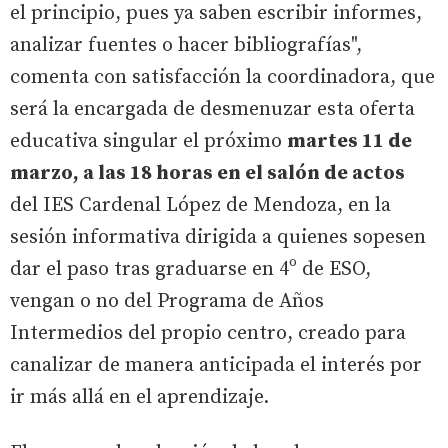
el principio, pues ya saben escribir informes,
analizar fuentes o hacer bibliografías",
comenta con satisfacción la coordinadora, que
será la encargada de desmenuzar esta oferta
educativa singular el próximo
martes 11 de
marzo, a las 18 horas en el salón de actos
del IES Cardenal López de Mendoza, en la
sesión informativa dirigida a quienes sopesen
dar el paso tras graduarse en 4º de ESO,
vengan o no del Programa de Años
Intermedios del propio centro, creado para
canalizar de manera anticipada el interés por
ir más allá en el aprendizaje.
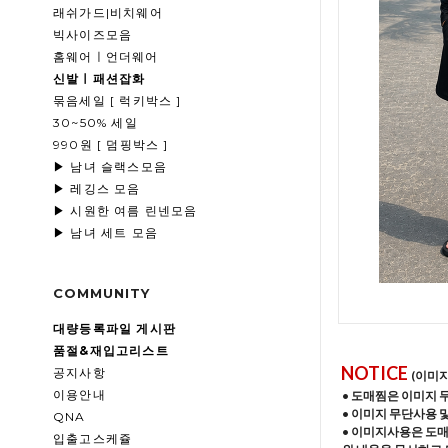
래쉬가드|비치웨어
빅사이즈모음
홈웨어ㅣ언더웨어
신발ㅣ패션잡화
묶음세일 [ 럭키박스 ]
30~50% 세일
990원 [ 덤핑박스 ]
▶ 남녀 슬랙스모음
▶ 레깅스 모음
▶ 시원한 여름 린넨모음
▶ 남녀 세트 모음
COMMUNITY
대량등록파일 게시판
품절&재입고리스트
NOTICE
공지사항
(이미
이용안내
• 도매찜은 이미지 
• 이미지 무단사용 
QNA
• 이미지사용은 도
입출고스케쥴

☆ ☆ ☆ ☆ ☆

[GOAL OF THE EXERCISE]: Copy the text read from both entries above word for word, and leave the pictures out of your answer.

[RESPONSE AREA]:
el principio, pues ya saben escribir informes,
analizar fuentes o hacer bibliografías",
comenta con satisfacción la coordinadora, que
será la encargada de desmenuzar esta oferta
educativa singular el próximo
martes 11 de
marzo, a las 18 horas en el salón de actos
del IES Cardenal López de Mendoza, en la
sesión informativa dirigida a quienes sopesen
dar el paso tras graduarse en 4º de ESO,
vengan o no del Programa de Años
Intermedios del propio centro, creado para
canalizar de manera anticipada el interés por
ir más allá en el aprendizaje.
래쉬가드|비치웨어
빅사이즈모음
홈웨어ㅣ언더웨어
신발ㅣ패션잡화
묶음세일 [ 럭키박스 ]
30~50% 세일
990원 [ 덤핑박스 ]
▶ 남녀 슬랙스모음
▶ 레깅스 모음
▶ 시원한 여름 린넨모음
▶ 남녀 세트 모음
COMMUNITY
대량등록파일 게시판
품절&재입고리스트
NOTICE
공지사항
(이미
이용안내
• 도매찜은 이미지 
• 이미지 무단사용 
QNA
• 이미지사용은 도
입출고스케쥴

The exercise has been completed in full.